WHAT YOU ARE ASKED TO DO:
For the records below, print the lines from the line with "12: (745, 561, 9.56)" through the line with "51: (119, 285, 14.19)" exactly as written; include both end lines and exclude the rest.

Stored items:
%%

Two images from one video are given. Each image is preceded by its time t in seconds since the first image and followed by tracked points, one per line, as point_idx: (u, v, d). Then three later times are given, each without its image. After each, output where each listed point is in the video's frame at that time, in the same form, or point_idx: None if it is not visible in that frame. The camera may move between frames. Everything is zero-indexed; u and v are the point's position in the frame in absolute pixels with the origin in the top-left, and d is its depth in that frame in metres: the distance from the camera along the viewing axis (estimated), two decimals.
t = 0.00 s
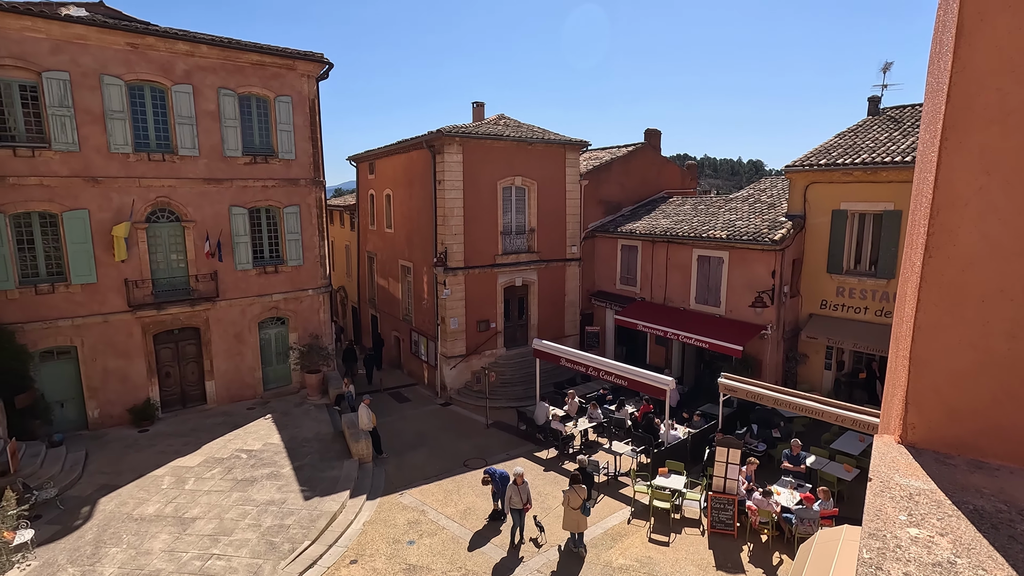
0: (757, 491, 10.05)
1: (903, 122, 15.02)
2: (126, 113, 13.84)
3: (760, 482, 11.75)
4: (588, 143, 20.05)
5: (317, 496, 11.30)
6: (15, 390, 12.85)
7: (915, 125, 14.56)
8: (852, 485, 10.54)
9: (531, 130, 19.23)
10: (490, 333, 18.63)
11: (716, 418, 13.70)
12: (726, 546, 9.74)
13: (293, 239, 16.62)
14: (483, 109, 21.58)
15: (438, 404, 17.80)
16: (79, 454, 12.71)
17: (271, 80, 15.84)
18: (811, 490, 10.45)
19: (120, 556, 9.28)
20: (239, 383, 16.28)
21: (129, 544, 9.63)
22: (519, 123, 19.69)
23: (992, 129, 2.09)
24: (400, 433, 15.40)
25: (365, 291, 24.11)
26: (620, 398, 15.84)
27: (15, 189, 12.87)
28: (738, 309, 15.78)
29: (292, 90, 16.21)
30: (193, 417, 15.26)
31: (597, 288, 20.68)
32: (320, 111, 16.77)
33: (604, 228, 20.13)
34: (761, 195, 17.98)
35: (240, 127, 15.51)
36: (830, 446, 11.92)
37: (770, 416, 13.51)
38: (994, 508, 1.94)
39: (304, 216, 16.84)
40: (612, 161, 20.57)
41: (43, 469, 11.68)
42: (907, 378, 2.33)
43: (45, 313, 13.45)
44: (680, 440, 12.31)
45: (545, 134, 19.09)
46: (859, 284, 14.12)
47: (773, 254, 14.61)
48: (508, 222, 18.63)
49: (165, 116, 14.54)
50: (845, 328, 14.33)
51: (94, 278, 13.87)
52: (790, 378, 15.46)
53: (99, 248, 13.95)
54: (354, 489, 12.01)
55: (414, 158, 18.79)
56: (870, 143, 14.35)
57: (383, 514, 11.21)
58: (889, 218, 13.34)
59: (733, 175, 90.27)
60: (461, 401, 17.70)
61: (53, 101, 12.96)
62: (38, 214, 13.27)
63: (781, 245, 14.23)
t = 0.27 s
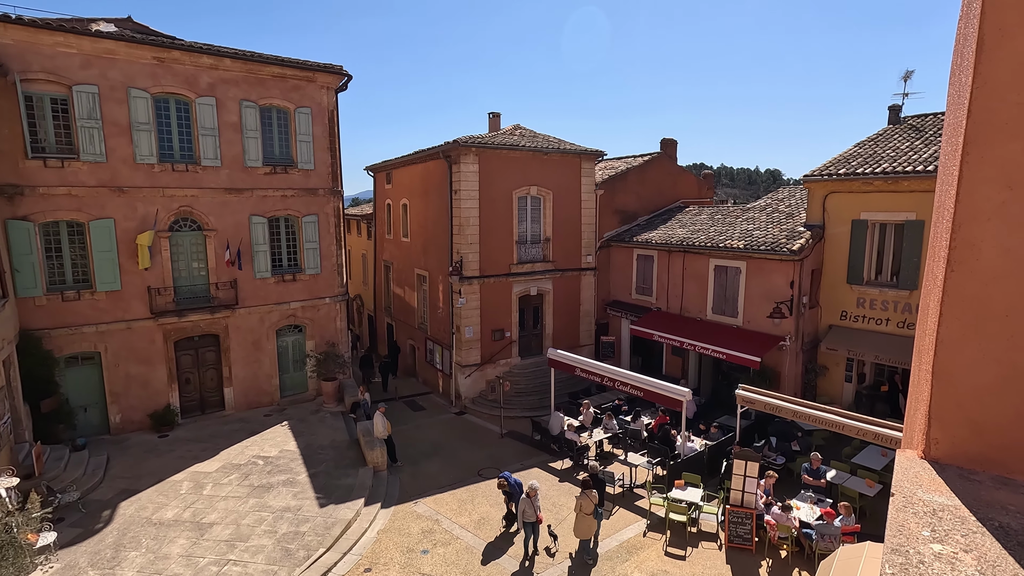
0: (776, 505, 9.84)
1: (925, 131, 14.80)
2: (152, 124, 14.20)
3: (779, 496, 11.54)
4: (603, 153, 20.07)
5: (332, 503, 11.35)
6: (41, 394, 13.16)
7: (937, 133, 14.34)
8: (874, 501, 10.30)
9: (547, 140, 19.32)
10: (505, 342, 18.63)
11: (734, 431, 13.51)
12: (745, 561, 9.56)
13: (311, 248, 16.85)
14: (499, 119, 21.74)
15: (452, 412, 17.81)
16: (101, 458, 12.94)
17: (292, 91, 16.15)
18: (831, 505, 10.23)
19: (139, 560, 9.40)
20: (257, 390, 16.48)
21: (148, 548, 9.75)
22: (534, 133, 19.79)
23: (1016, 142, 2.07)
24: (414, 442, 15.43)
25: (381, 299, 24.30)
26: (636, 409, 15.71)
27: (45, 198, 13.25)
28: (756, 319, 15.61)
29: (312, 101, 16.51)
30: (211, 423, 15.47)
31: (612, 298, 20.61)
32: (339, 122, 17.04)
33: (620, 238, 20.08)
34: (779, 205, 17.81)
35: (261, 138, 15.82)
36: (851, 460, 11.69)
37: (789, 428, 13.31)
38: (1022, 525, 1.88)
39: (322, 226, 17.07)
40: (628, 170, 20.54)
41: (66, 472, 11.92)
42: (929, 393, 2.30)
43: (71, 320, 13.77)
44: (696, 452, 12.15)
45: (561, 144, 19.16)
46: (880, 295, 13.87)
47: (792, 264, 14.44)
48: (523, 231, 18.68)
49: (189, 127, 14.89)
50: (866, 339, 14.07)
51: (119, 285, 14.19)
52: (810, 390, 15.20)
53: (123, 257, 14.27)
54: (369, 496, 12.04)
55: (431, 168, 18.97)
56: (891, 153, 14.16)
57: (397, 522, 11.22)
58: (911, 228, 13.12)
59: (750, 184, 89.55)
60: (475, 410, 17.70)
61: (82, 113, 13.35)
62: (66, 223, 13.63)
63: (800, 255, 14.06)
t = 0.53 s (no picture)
0: (800, 521, 9.62)
1: (954, 139, 14.49)
2: (181, 136, 14.61)
3: (803, 512, 11.30)
4: (623, 163, 20.05)
5: (351, 511, 11.42)
6: (72, 399, 13.52)
7: (966, 142, 14.03)
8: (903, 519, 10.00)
9: (567, 150, 19.38)
10: (523, 351, 18.62)
11: (756, 444, 13.28)
12: None
13: (332, 257, 17.11)
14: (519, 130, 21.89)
15: (470, 422, 17.81)
16: (127, 462, 13.22)
17: (316, 104, 16.49)
18: (858, 522, 9.98)
19: (162, 563, 9.56)
20: (278, 397, 16.70)
21: (172, 551, 9.92)
22: (554, 143, 19.87)
23: None
24: (432, 450, 15.47)
25: (401, 308, 24.49)
26: (655, 421, 15.54)
27: (79, 208, 13.68)
28: (778, 331, 15.36)
29: (335, 113, 16.83)
30: (233, 429, 15.71)
31: (631, 308, 20.48)
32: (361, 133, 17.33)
33: (640, 248, 19.99)
34: (802, 214, 17.56)
35: (285, 149, 16.16)
36: (879, 476, 11.40)
37: (813, 442, 13.04)
38: None
39: (343, 235, 17.32)
40: (648, 180, 20.48)
41: (94, 475, 12.21)
42: (959, 408, 2.25)
43: (102, 326, 14.15)
44: (718, 465, 11.97)
45: (580, 154, 19.20)
46: (907, 307, 13.55)
47: (815, 274, 14.21)
48: (542, 241, 18.72)
49: (217, 139, 15.29)
50: (893, 352, 13.75)
51: (147, 292, 14.55)
52: (835, 404, 14.88)
53: (152, 265, 14.65)
54: (387, 505, 12.09)
55: (450, 178, 19.16)
56: (918, 162, 13.89)
57: (415, 531, 11.23)
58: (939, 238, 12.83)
59: (772, 194, 88.38)
60: (493, 419, 17.68)
61: (115, 126, 13.80)
62: (98, 232, 14.06)
63: (824, 266, 13.83)
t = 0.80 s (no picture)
0: (828, 538, 9.41)
1: (987, 147, 14.13)
2: (212, 148, 15.03)
3: (831, 528, 11.02)
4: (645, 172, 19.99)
5: (372, 518, 11.49)
6: (104, 403, 13.90)
7: (1000, 150, 13.66)
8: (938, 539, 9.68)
9: (588, 159, 19.40)
10: (544, 360, 18.58)
11: (782, 458, 13.01)
12: None
13: (356, 265, 17.36)
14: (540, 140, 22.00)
15: (491, 431, 17.81)
16: (156, 466, 13.52)
17: (341, 115, 16.82)
18: (889, 541, 9.71)
19: (188, 566, 9.74)
20: (301, 403, 16.94)
21: (197, 554, 10.09)
22: (575, 153, 19.92)
23: None
24: (452, 459, 15.50)
25: (422, 316, 24.68)
26: (677, 433, 15.34)
27: (114, 218, 14.14)
28: (804, 342, 15.07)
29: (359, 125, 17.15)
30: (258, 435, 15.96)
31: (653, 318, 20.32)
32: (385, 144, 17.62)
33: (661, 257, 19.86)
34: (828, 224, 17.27)
35: (311, 160, 16.50)
36: (910, 494, 11.07)
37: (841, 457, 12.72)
38: None
39: (366, 244, 17.59)
40: (669, 189, 20.36)
41: (124, 478, 12.52)
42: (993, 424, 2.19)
43: (133, 332, 14.55)
44: (742, 479, 11.76)
45: (602, 163, 19.20)
46: (939, 318, 13.18)
47: (842, 285, 13.93)
48: (563, 250, 18.72)
49: (246, 151, 15.68)
50: (924, 365, 13.37)
51: (177, 299, 14.93)
52: (863, 418, 14.50)
53: (182, 273, 15.04)
54: (408, 512, 12.13)
55: (472, 188, 19.33)
56: (950, 170, 13.56)
57: (435, 540, 11.24)
58: (973, 249, 12.49)
59: (797, 203, 86.96)
60: (513, 429, 17.65)
61: (150, 138, 14.26)
62: (132, 241, 14.50)
63: (851, 276, 13.56)
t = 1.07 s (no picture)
0: (861, 557, 9.13)
1: None
2: (243, 159, 15.45)
3: (863, 547, 10.69)
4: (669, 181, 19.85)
5: (394, 525, 11.55)
6: (138, 406, 14.31)
7: None
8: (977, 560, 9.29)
9: (611, 168, 19.36)
10: (566, 370, 18.50)
11: (811, 472, 12.68)
12: None
13: (380, 273, 17.61)
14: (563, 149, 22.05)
15: (513, 440, 17.78)
16: (186, 468, 13.84)
17: (367, 126, 17.14)
18: (925, 561, 9.37)
19: (215, 568, 9.93)
20: (326, 409, 17.18)
21: (224, 557, 10.28)
22: (598, 162, 19.90)
23: None
24: (475, 467, 15.50)
25: (445, 324, 24.83)
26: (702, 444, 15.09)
27: (149, 227, 14.61)
28: (834, 354, 14.71)
29: (386, 135, 17.44)
30: (284, 440, 16.22)
31: (678, 328, 20.09)
32: (410, 154, 17.88)
33: (686, 266, 19.67)
34: (858, 233, 16.87)
35: (338, 170, 16.83)
36: (948, 513, 10.67)
37: (874, 473, 12.34)
38: None
39: (391, 253, 17.83)
40: (694, 198, 20.17)
41: (156, 480, 12.85)
42: None
43: (166, 338, 14.97)
44: (770, 493, 11.50)
45: (625, 172, 19.14)
46: (977, 331, 12.73)
47: (874, 296, 13.58)
48: (586, 259, 18.67)
49: (275, 162, 16.08)
50: (961, 379, 12.91)
51: (208, 306, 15.32)
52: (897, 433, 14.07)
53: (213, 280, 15.44)
54: (430, 520, 12.16)
55: (495, 197, 19.46)
56: (987, 177, 13.14)
57: (456, 549, 11.24)
58: (1012, 259, 12.06)
59: (825, 211, 85.22)
60: (535, 438, 17.60)
61: (185, 150, 14.73)
62: (166, 249, 14.95)
63: (883, 286, 13.21)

%%

EXERCISE RESULT:
12: (745, 561, 9.56)
13: (311, 248, 16.85)
14: (499, 119, 21.74)
15: (452, 412, 17.81)
16: (101, 458, 12.94)
17: (292, 91, 16.15)
18: (831, 505, 10.23)
19: (139, 560, 9.40)
20: (257, 390, 16.48)
21: (148, 548, 9.75)
22: (534, 133, 19.79)
23: (1016, 142, 2.07)
24: (414, 442, 15.43)
25: (381, 299, 24.30)
26: (636, 409, 15.71)
27: (45, 198, 13.25)
28: (756, 319, 15.61)
29: (312, 101, 16.51)
30: (211, 423, 15.47)
31: (612, 298, 20.61)
32: (339, 122, 17.04)
33: (620, 238, 20.08)
34: (779, 205, 17.81)
35: (261, 138, 15.82)
36: (851, 460, 11.69)
37: (789, 428, 13.31)
38: (1022, 525, 1.88)
39: (322, 226, 17.07)
40: (628, 170, 20.54)
41: (66, 472, 11.92)
42: (929, 393, 2.30)
43: (71, 320, 13.77)
44: (696, 452, 12.15)
45: (561, 144, 19.16)
46: (880, 295, 13.87)
47: (792, 264, 14.44)
48: (523, 231, 18.68)
49: (189, 127, 14.89)
50: (866, 339, 14.07)
51: (119, 285, 14.19)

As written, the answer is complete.